### PROBLEM TO WORK ON
Transcribe each line of the material as it is, and drop any picture.

### GIVEN RECORDS
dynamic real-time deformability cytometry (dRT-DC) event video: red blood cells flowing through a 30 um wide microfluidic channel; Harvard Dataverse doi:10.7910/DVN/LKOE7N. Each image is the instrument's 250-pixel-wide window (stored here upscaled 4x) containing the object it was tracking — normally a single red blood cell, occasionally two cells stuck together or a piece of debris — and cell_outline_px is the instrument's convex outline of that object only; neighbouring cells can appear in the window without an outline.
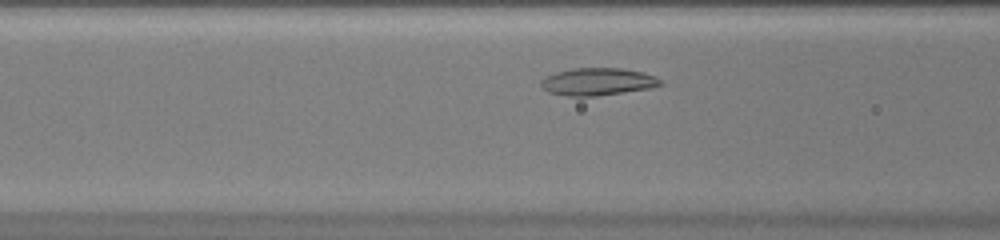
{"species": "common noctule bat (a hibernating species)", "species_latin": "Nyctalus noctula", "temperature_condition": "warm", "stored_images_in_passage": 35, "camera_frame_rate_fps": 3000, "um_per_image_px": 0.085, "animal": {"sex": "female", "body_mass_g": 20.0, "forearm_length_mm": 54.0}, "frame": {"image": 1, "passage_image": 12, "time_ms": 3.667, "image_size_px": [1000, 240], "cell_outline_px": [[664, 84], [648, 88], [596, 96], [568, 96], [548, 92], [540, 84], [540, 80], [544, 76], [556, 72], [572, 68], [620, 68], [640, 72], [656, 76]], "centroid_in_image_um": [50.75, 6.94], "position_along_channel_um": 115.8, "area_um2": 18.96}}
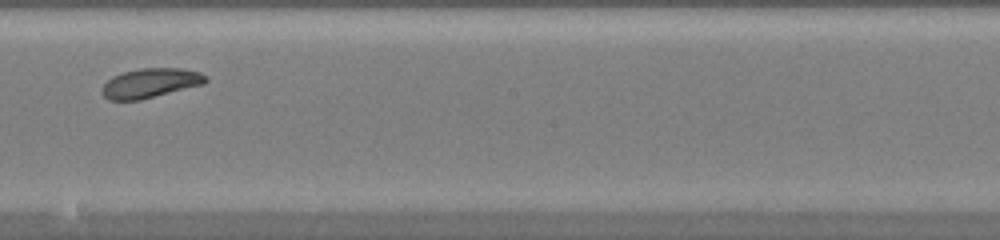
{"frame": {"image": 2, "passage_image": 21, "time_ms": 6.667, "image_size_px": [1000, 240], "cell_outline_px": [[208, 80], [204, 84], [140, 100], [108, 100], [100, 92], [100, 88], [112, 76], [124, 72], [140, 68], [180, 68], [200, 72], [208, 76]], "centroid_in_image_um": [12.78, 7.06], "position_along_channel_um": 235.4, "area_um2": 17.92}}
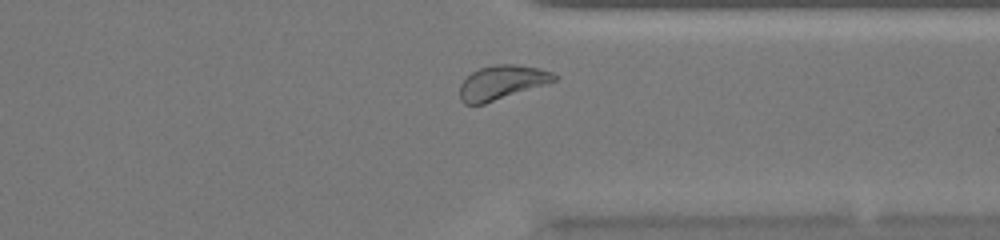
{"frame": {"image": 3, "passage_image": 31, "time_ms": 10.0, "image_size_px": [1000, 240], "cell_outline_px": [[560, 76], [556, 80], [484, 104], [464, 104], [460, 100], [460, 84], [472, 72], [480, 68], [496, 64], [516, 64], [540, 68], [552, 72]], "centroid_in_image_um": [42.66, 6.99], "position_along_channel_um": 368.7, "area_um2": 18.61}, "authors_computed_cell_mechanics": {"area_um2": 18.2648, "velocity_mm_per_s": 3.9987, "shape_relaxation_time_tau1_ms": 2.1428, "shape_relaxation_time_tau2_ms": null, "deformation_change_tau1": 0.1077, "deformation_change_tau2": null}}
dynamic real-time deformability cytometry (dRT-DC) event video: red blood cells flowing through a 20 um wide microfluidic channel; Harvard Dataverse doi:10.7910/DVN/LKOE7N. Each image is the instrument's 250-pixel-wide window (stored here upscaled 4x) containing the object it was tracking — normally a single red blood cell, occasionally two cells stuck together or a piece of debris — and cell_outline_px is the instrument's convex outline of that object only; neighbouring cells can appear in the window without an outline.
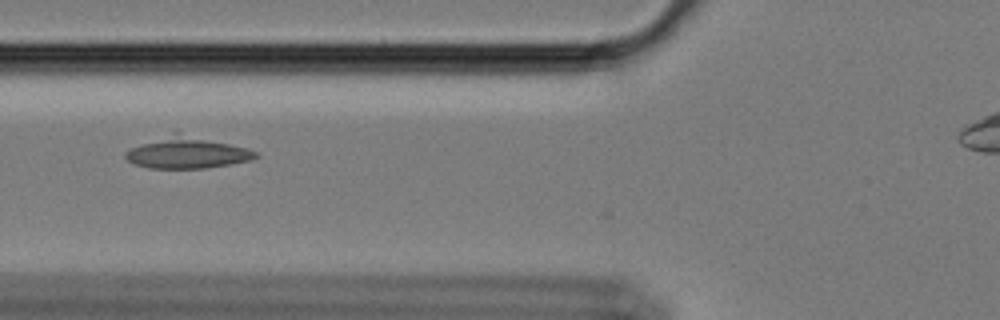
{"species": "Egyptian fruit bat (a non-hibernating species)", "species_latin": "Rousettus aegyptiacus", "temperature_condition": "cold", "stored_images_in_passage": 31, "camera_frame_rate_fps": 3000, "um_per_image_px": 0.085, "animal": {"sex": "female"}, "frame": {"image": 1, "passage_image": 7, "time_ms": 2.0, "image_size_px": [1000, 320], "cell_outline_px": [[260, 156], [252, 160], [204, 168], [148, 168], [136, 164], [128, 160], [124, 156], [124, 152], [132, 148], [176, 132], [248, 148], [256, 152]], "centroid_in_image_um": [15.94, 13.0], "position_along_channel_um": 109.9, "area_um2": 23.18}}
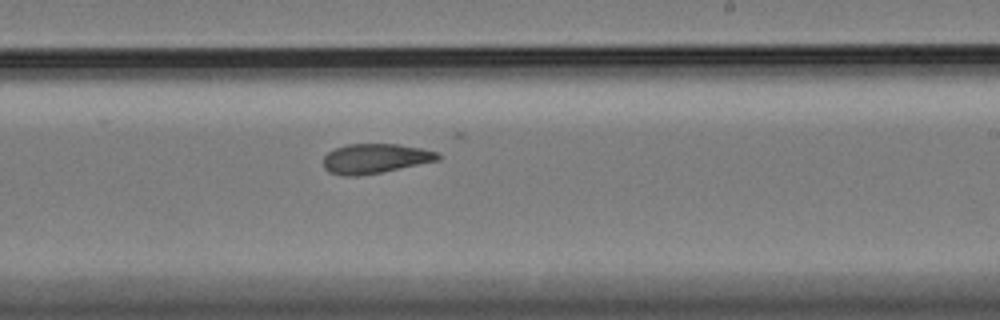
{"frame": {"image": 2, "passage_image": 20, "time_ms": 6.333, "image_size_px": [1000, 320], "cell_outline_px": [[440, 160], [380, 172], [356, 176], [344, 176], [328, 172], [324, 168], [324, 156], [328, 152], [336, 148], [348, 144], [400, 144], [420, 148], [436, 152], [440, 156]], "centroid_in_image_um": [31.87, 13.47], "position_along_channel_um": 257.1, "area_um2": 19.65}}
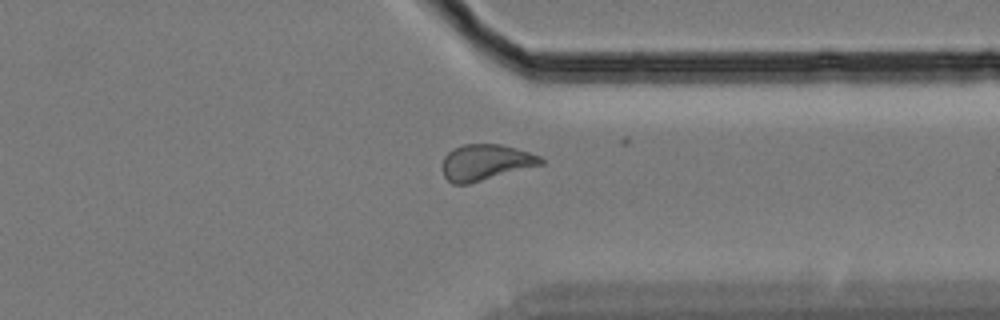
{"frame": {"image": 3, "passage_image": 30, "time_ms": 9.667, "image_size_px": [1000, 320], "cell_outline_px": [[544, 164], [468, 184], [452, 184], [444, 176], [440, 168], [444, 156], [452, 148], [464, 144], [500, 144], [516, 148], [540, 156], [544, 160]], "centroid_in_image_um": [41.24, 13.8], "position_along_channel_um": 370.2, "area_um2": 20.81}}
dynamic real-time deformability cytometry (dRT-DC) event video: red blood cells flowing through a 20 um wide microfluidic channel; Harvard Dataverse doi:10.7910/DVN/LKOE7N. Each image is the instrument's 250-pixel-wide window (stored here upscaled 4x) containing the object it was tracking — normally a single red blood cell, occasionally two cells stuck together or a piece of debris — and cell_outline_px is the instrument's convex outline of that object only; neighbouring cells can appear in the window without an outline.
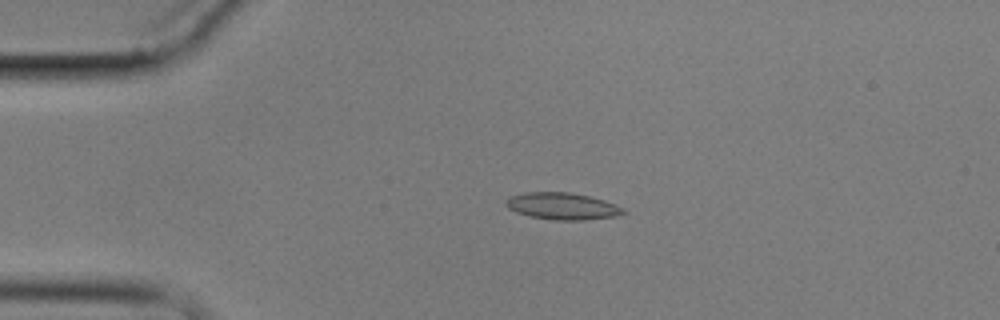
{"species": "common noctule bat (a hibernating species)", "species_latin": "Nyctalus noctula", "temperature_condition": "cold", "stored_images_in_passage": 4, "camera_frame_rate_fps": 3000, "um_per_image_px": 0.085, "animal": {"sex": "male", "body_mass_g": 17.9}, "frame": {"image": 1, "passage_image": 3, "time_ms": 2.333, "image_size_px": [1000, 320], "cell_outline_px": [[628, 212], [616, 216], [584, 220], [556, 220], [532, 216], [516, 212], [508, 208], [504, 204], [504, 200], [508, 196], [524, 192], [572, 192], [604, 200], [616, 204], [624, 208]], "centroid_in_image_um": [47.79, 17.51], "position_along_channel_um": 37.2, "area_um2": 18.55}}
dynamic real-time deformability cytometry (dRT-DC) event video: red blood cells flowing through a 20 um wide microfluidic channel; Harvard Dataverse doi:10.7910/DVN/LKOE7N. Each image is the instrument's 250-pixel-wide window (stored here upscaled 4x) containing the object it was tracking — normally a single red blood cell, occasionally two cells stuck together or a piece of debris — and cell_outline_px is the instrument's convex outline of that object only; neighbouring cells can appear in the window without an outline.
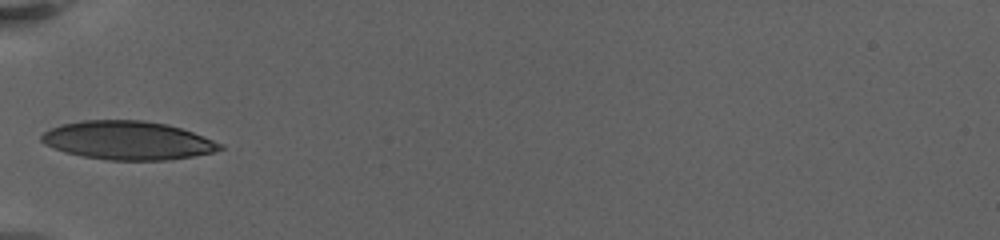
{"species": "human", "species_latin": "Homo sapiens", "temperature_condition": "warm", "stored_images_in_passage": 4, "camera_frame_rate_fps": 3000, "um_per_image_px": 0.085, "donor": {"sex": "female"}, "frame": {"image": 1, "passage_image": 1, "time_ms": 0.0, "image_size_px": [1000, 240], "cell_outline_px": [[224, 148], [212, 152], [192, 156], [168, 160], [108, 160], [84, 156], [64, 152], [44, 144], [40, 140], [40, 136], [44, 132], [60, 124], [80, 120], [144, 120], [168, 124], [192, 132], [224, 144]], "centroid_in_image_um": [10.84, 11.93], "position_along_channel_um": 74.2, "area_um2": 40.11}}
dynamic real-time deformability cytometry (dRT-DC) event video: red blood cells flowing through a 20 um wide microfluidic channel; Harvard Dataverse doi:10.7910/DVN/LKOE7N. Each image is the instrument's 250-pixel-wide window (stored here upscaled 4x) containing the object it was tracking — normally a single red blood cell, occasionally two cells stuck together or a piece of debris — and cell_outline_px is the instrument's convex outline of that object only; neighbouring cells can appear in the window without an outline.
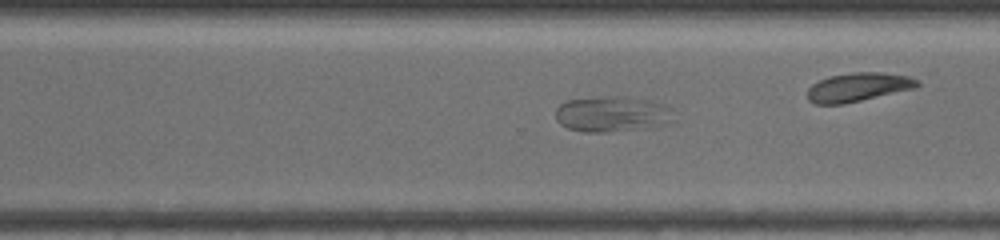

### FINAL RESULT
dynamic real-time deformability cytometry (dRT-DC) event video: red blood cells flowing through a 30 um wide microfluidic channel; Harvard Dataverse doi:10.7910/DVN/LKOE7N. Each image is the instrument's 250-pixel-wide window (stored here upscaled 4x) containing the object it was tracking — normally a single red blood cell, occasionally two cells stuck together or a piece of debris — and cell_outline_px is the instrument's convex outline of that object only; neighbouring cells can appear in the window without an outline.
{"species": "common noctule bat (a hibernating species)", "species_latin": "Nyctalus noctula", "temperature_condition": "warm", "stored_images_in_passage": 35, "camera_frame_rate_fps": 3000, "um_per_image_px": 0.085, "animal": {"sex": "female", "body_mass_g": 20.0, "forearm_length_mm": 54.0}, "frame": {"image": 1, "passage_image": 12, "time_ms": 3.667, "image_size_px": [1000, 240], "cell_outline_px": [[664, 84], [648, 88], [596, 96], [568, 96], [548, 92], [540, 84], [540, 80], [544, 76], [556, 72], [572, 68], [620, 68], [640, 72], [656, 76]], "centroid_in_image_um": [50.75, 6.94], "position_along_channel_um": 115.8, "area_um2": 18.96}}
{"frame": {"image": 2, "passage_image": 21, "time_ms": 6.667, "image_size_px": [1000, 240], "cell_outline_px": [[208, 80], [204, 84], [140, 100], [108, 100], [100, 92], [100, 88], [112, 76], [124, 72], [140, 68], [180, 68], [200, 72], [208, 76]], "centroid_in_image_um": [12.78, 7.06], "position_along_channel_um": 235.4, "area_um2": 17.92}}
{"frame": {"image": 3, "passage_image": 31, "time_ms": 10.0, "image_size_px": [1000, 240], "cell_outline_px": [[560, 76], [556, 80], [484, 104], [464, 104], [460, 100], [460, 84], [472, 72], [480, 68], [496, 64], [516, 64], [540, 68], [552, 72]], "centroid_in_image_um": [42.66, 6.99], "position_along_channel_um": 368.7, "area_um2": 18.61}, "authors_computed_cell_mechanics": {"area_um2": 18.2648, "velocity_mm_per_s": 3.9987, "shape_relaxation_time_tau1_ms": 2.1428, "shape_relaxation_time_tau2_ms": null, "deformation_change_tau1": 0.1077, "deformation_change_tau2": null}}
dynamic real-time deformability cytometry (dRT-DC) event video: red blood cells flowing through a 20 um wide microfluidic channel; Harvard Dataverse doi:10.7910/DVN/LKOE7N. Each image is the instrument's 250-pixel-wide window (stored here upscaled 4x) containing the object it was tracking — normally a single red blood cell, occasionally two cells stuck together or a piece of debris — and cell_outline_px is the instrument's convex outline of that object only; neighbouring cells can appear in the window without an outline.
{"species": "Egyptian fruit bat (a non-hibernating species)", "species_latin": "Rousettus aegyptiacus", "temperature_condition": "cold", "stored_images_in_passage": 31, "camera_frame_rate_fps": 3000, "um_per_image_px": 0.085, "animal": {"sex": "female"}, "frame": {"image": 1, "passage_image": 7, "time_ms": 2.0, "image_size_px": [1000, 320], "cell_outline_px": [[260, 156], [252, 160], [204, 168], [148, 168], [136, 164], [128, 160], [124, 156], [124, 152], [132, 148], [176, 132], [248, 148], [256, 152]], "centroid_in_image_um": [15.94, 13.0], "position_along_channel_um": 109.9, "area_um2": 23.18}}
{"frame": {"image": 2, "passage_image": 20, "time_ms": 6.333, "image_size_px": [1000, 320], "cell_outline_px": [[440, 160], [380, 172], [356, 176], [344, 176], [328, 172], [324, 168], [324, 156], [328, 152], [336, 148], [348, 144], [400, 144], [420, 148], [436, 152], [440, 156]], "centroid_in_image_um": [31.87, 13.47], "position_along_channel_um": 257.1, "area_um2": 19.65}}
{"frame": {"image": 3, "passage_image": 30, "time_ms": 9.667, "image_size_px": [1000, 320], "cell_outline_px": [[544, 164], [468, 184], [452, 184], [444, 176], [440, 168], [444, 156], [452, 148], [464, 144], [500, 144], [516, 148], [540, 156], [544, 160]], "centroid_in_image_um": [41.24, 13.8], "position_along_channel_um": 370.2, "area_um2": 20.81}}
dynamic real-time deformability cytometry (dRT-DC) event video: red blood cells flowing through a 20 um wide microfluidic channel; Harvard Dataverse doi:10.7910/DVN/LKOE7N. Each image is the instrument's 250-pixel-wide window (stored here upscaled 4x) containing the object it was tracking — normally a single red blood cell, occasionally two cells stuck together or a piece of debris — and cell_outline_px is the instrument's convex outline of that object only; neighbouring cells can appear in the window without an outline.
{"species": "common noctule bat (a hibernating species)", "species_latin": "Nyctalus noctula", "temperature_condition": "cold", "stored_images_in_passage": 4, "camera_frame_rate_fps": 3000, "um_per_image_px": 0.085, "animal": {"sex": "male", "body_mass_g": 17.9}, "frame": {"image": 1, "passage_image": 3, "time_ms": 2.333, "image_size_px": [1000, 320], "cell_outline_px": [[628, 212], [616, 216], [584, 220], [556, 220], [532, 216], [516, 212], [508, 208], [504, 204], [504, 200], [508, 196], [524, 192], [572, 192], [604, 200], [616, 204], [624, 208]], "centroid_in_image_um": [47.79, 17.51], "position_along_channel_um": 37.2, "area_um2": 18.55}}
dynamic real-time deformability cytometry (dRT-DC) event video: red blood cells flowing through a 20 um wide microfluidic channel; Harvard Dataverse doi:10.7910/DVN/LKOE7N. Each image is the instrument's 250-pixel-wide window (stored here upscaled 4x) containing the object it was tracking — normally a single red blood cell, occasionally two cells stuck together or a piece of debris — and cell_outline_px is the instrument's convex outline of that object only; neighbouring cells can appear in the window without an outline.
{"species": "human", "species_latin": "Homo sapiens", "temperature_condition": "warm", "stored_images_in_passage": 4, "camera_frame_rate_fps": 3000, "um_per_image_px": 0.085, "donor": {"sex": "female"}, "frame": {"image": 1, "passage_image": 1, "time_ms": 0.0, "image_size_px": [1000, 240], "cell_outline_px": [[224, 148], [212, 152], [192, 156], [168, 160], [108, 160], [84, 156], [64, 152], [44, 144], [40, 140], [40, 136], [44, 132], [60, 124], [80, 120], [144, 120], [168, 124], [192, 132], [224, 144]], "centroid_in_image_um": [10.84, 11.93], "position_along_channel_um": 74.2, "area_um2": 40.11}}
dynamic real-time deformability cytometry (dRT-DC) event video: red blood cells flowing through a 20 um wide microfluidic channel; Harvard Dataverse doi:10.7910/DVN/LKOE7N. Each image is the instrument's 250-pixel-wide window (stored here upscaled 4x) containing the object it was tracking — normally a single red blood cell, occasionally two cells stuck together or a piece of debris — and cell_outline_px is the instrument's convex outline of that object only; neighbouring cells can appear in the window without an outline.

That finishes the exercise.